The less brilliant part was the timing (notice the stovetop clock?).


We (or to be honest, Agata. I was more or less passed out on the table by this point) canned the shakshuka in quart jars for 45 minutes at a rolling boil, and added two tablespoons of lemon juice per quart to raise the acidity a bit. It worked a charm. Some cold winter day, we are going to love ourselves for this.


Next time, we'll just start the whole process about eight hours earlier.

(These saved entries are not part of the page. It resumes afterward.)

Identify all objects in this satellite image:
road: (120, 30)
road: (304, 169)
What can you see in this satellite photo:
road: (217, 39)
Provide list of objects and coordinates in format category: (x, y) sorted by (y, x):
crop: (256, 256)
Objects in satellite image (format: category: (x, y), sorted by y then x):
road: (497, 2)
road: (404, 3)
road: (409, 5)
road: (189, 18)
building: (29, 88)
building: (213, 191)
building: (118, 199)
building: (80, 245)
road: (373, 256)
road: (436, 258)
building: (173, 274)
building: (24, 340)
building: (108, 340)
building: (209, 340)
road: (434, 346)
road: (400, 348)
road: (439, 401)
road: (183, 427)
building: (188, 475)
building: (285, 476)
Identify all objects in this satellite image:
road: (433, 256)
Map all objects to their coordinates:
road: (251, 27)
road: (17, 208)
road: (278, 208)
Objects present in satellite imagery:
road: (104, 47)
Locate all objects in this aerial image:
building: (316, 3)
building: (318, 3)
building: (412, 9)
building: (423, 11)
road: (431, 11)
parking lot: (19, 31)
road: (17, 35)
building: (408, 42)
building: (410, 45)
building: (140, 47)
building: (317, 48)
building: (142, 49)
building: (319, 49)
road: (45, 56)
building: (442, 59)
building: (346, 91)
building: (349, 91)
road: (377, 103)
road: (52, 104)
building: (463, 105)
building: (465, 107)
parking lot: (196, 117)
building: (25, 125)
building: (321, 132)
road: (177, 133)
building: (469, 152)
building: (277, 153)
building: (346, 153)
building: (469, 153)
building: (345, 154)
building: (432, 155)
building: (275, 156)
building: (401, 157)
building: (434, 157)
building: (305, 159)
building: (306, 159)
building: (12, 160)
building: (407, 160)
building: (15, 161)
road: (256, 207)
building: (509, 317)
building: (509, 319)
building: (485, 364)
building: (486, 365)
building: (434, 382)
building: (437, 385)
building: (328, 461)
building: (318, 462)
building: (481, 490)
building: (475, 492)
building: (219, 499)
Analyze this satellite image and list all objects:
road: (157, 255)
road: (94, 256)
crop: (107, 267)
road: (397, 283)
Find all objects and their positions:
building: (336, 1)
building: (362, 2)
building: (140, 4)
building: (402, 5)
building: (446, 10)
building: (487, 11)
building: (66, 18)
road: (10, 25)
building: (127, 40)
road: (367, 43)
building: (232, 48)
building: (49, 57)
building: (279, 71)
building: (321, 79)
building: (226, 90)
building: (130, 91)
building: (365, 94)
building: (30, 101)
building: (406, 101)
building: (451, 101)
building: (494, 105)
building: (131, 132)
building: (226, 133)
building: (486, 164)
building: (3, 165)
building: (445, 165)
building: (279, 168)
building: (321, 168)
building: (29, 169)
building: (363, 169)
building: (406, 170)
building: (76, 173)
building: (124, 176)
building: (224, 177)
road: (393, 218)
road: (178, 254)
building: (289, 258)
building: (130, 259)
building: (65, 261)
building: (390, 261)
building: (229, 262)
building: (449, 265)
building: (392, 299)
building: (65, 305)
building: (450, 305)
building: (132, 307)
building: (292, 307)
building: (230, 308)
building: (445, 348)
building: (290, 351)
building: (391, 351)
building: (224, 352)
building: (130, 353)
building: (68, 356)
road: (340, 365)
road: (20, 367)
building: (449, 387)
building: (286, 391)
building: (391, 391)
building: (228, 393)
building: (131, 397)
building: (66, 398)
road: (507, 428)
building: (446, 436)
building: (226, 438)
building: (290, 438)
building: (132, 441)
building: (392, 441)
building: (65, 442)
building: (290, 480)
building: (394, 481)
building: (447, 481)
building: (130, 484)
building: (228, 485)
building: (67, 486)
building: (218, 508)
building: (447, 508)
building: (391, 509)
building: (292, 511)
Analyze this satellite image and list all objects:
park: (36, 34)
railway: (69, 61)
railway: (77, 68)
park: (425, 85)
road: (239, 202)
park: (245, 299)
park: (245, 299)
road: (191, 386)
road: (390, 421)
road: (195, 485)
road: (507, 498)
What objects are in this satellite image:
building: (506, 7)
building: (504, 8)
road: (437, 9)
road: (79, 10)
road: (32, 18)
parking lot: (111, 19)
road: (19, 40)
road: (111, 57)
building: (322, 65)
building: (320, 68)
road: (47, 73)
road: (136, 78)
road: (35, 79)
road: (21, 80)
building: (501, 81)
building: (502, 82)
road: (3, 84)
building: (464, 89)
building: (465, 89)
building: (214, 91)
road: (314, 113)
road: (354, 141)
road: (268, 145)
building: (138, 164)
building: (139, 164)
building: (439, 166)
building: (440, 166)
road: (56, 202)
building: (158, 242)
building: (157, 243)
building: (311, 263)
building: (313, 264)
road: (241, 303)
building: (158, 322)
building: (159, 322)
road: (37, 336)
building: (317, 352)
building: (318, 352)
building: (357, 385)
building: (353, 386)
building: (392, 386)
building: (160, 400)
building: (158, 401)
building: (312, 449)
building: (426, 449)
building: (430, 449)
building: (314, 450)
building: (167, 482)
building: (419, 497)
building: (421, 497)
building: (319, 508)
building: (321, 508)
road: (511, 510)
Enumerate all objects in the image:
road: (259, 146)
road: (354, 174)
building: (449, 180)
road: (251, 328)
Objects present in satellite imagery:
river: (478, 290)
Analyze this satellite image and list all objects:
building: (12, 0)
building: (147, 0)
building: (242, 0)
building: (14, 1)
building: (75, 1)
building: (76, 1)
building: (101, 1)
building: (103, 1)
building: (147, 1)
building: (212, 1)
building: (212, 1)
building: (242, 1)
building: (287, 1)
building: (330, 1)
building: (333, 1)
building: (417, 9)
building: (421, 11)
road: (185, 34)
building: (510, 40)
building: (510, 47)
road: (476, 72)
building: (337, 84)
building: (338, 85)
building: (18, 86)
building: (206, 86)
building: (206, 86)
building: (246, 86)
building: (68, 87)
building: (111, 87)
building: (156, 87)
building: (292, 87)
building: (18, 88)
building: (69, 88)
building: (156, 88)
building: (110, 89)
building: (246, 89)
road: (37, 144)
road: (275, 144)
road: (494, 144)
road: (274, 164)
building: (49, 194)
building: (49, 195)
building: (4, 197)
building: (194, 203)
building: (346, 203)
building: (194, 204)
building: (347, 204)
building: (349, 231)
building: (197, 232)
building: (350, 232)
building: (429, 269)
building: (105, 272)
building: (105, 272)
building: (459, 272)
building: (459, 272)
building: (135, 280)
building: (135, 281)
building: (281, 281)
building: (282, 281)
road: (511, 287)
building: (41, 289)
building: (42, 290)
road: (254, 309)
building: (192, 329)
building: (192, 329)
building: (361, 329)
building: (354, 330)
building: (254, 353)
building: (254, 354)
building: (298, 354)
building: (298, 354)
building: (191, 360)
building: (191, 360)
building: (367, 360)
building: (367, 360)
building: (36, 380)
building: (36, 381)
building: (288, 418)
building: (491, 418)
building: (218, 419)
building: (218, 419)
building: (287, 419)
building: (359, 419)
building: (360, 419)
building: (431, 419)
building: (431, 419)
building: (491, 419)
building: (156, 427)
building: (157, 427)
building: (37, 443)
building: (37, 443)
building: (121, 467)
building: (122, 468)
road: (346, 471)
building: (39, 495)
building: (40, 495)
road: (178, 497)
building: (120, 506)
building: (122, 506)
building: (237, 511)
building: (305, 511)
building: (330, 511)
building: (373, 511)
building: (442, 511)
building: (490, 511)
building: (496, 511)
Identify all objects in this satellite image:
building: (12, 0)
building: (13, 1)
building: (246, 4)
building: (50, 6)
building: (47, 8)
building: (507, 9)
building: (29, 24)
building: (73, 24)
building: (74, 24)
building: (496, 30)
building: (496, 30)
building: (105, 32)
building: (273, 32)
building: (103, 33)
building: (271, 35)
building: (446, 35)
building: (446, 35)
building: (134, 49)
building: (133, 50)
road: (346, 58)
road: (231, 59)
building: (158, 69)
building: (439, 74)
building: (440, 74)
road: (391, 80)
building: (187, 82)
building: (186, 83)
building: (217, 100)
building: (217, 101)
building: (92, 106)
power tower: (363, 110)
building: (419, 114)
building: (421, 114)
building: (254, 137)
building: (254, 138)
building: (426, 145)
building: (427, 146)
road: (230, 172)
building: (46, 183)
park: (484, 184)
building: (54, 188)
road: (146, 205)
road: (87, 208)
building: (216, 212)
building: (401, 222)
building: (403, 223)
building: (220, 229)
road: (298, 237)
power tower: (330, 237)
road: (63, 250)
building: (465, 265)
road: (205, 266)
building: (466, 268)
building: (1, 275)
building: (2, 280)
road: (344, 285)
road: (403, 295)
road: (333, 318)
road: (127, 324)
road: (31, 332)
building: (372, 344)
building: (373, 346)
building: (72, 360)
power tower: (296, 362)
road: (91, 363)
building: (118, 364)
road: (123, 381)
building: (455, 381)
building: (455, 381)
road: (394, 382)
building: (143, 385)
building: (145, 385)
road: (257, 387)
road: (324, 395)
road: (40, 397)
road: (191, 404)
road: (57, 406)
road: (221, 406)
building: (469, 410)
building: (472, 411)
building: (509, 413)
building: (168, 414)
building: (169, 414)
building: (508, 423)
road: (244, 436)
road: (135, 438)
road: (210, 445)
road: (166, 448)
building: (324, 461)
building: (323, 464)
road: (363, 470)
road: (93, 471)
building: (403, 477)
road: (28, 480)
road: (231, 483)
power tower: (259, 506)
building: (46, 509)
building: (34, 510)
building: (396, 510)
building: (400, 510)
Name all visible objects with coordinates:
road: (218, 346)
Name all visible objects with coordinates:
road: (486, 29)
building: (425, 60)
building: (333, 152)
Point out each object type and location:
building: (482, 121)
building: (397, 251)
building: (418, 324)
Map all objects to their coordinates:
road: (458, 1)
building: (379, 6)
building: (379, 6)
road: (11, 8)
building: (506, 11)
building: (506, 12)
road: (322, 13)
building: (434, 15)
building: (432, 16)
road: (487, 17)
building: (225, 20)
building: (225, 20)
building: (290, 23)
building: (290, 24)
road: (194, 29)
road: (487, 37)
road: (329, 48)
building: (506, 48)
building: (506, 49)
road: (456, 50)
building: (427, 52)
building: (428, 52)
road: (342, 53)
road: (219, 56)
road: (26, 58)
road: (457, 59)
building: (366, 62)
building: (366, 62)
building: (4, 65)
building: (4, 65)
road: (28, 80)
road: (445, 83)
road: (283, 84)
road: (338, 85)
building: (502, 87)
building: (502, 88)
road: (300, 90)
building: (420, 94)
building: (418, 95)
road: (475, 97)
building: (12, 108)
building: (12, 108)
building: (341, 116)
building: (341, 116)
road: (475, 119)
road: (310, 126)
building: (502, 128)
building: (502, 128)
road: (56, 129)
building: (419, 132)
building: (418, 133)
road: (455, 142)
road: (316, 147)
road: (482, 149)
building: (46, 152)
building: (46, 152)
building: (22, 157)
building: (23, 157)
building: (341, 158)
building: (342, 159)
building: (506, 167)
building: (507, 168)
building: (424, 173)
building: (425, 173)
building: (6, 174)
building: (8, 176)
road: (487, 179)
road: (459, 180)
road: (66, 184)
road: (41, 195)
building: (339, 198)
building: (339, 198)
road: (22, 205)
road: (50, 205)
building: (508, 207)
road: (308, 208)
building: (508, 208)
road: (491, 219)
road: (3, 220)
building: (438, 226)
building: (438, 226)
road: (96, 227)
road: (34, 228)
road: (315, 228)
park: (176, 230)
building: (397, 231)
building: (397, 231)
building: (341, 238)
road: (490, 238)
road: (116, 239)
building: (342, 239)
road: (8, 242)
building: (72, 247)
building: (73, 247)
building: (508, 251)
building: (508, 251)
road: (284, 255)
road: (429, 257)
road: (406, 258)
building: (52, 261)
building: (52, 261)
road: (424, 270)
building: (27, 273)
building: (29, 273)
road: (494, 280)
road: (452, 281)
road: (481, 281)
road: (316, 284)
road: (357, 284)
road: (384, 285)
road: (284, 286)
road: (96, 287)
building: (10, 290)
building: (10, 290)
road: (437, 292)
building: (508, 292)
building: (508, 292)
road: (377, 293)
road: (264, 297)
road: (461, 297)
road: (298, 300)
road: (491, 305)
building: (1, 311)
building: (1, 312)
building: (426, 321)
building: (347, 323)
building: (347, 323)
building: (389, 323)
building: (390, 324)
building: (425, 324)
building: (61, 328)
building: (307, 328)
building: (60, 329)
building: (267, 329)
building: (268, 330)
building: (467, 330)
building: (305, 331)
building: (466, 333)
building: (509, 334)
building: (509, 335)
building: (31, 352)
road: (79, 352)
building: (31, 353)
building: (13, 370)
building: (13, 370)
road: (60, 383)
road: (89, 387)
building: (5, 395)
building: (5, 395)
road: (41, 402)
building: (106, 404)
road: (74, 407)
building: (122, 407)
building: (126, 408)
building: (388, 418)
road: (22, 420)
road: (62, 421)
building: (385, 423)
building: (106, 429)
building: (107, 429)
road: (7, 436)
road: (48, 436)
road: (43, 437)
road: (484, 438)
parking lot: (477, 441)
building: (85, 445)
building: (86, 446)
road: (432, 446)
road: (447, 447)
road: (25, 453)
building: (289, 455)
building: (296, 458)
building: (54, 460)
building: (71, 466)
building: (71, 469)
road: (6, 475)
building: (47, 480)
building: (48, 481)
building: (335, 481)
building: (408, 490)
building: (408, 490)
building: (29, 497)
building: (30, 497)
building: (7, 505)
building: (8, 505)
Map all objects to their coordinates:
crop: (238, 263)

Wednesday, September 14, 2011

Canning is for lovers

I had always associated home canning with, I don’t know, kitting and reading books and hot toddies and general coziness. This is not the case at all.


Agata and I are both city kids and when we had a big plot of bare earth we got really excited about tomatoes. Now we have a so. many. tomatoes.



 Canning feels like being in a submarine, or maybe a tank, and you’re at war. The air gets thick and hot and wet, and everyone has to yell to be heard over the huge pots of boiling water. There’s a lot of rushing around and hot water burns and bumping into each other, and it all feels deeply badass.


 For the record, for anyone who hasn’t seen the blog Food In Jars, its pretty hot.